Earlier she had mentioned trying to contact the bfather over the weekend. But, when I spoke to her today, she said they had not yet tried to contact him. She doesn't seem to think it's going to be too hard to locate him. The question is - how cooperative will he be?
She verified we had indeed been chosen. But, as in any adoption plan, we won't know for sure until after delivery. Apparently, she is concerned about her signing because she has a child already and it may make it harder.
I asked about the due date - she said it was later in the month. For some reason, she doesn't seem to want to tell me the actual due date.
I felt sad this morning. . just thinking about the "what if's". I wasn't feeling as elated as I felt after her message from Friday.
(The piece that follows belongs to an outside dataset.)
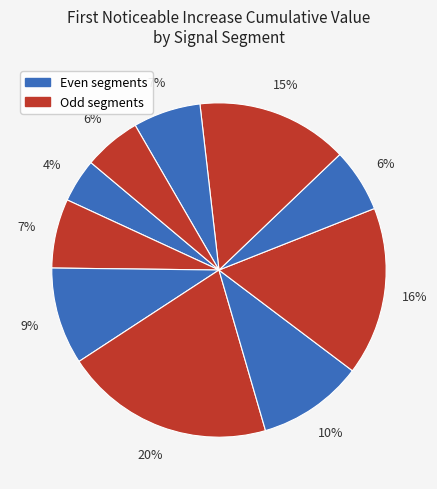

How many segments does this pie chart have?

10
I would just like to know more! But, I keep reminding myself, had it not been for the bfather risk issue, we wouldn't even know we were chosen.
God has a plan - and I know I can not control it. It's just so hard to let go and wait.
BT and I talked tonight. This is the first time both of us have felt this good about a plan.
Although we know nothing is certain at this time - we feel in our hearts this is the baby for us. I've often heard the expression "Just follow your hearts" .. I hope our hearts are right.
September is going to be a long month.
Oh, I picked out some curtains for the nursery -
* * * * * *
Work is crazy! I can't wait 'til the Back-To-School rush os over. I like the consistency of the school year. Summer is great, much more laid back - but I'm ready for some order.
I did something exciting tonight! I signed up to accept credits cards at the day care center.
We're now accepting Mastercard & Visa!!!!! :-)
5 comments:
I hope this is somewhat encouraging, if I tell you that this swing of emotions is so very normal, dearie. It's normal to have fears and doubts and it will also be normal to have the high swings, too! I always felt like I was going nuts...at any given time, I could go from feeling totally one way during our match, to feeling totally opposite the next.
It's easier said than done to lay it on the altar and to trust that God has all of this in control. I'll be praying for you.
Min
September will be a long month and you have friends waiting with you :) We are praying for you! God will give you peace and rest thru the month but I'm sure you'll still have your moments :)
Love ya! Praying . . .
BTW, those are great curtains! :)
checking in and OH MY GOODNESS... wow. I hope this is the plan... You just never know what God has in store. I'll be anxiously watching.... WOW!!!
The curtains are adorable, winnie the pooh right, it's hard to see... I'm sure you are running on emotion overload right now with super highs and lows... just know that we are all here praying for you! I hope there is comfort in that. (HUG) BIG congrats on accepting mc/visa at the day care!